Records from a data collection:

┌──

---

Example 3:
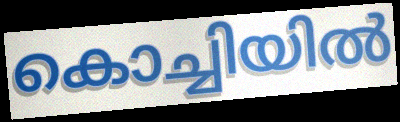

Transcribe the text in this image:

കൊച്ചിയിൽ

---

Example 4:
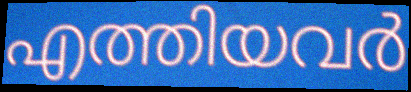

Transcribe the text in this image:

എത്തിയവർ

└──
┌──

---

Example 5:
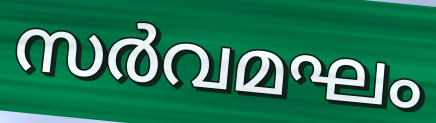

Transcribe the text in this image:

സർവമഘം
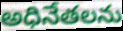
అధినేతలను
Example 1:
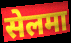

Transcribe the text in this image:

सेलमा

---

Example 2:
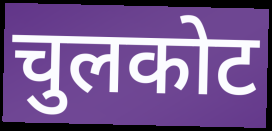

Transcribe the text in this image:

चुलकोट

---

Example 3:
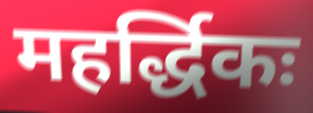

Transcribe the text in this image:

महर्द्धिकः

└──

Filter the records, keeping only lines that contain "Example", and show those lines.

Example 3:
Example 4:
Example 5:
Example 1:
Example 2:
Example 3:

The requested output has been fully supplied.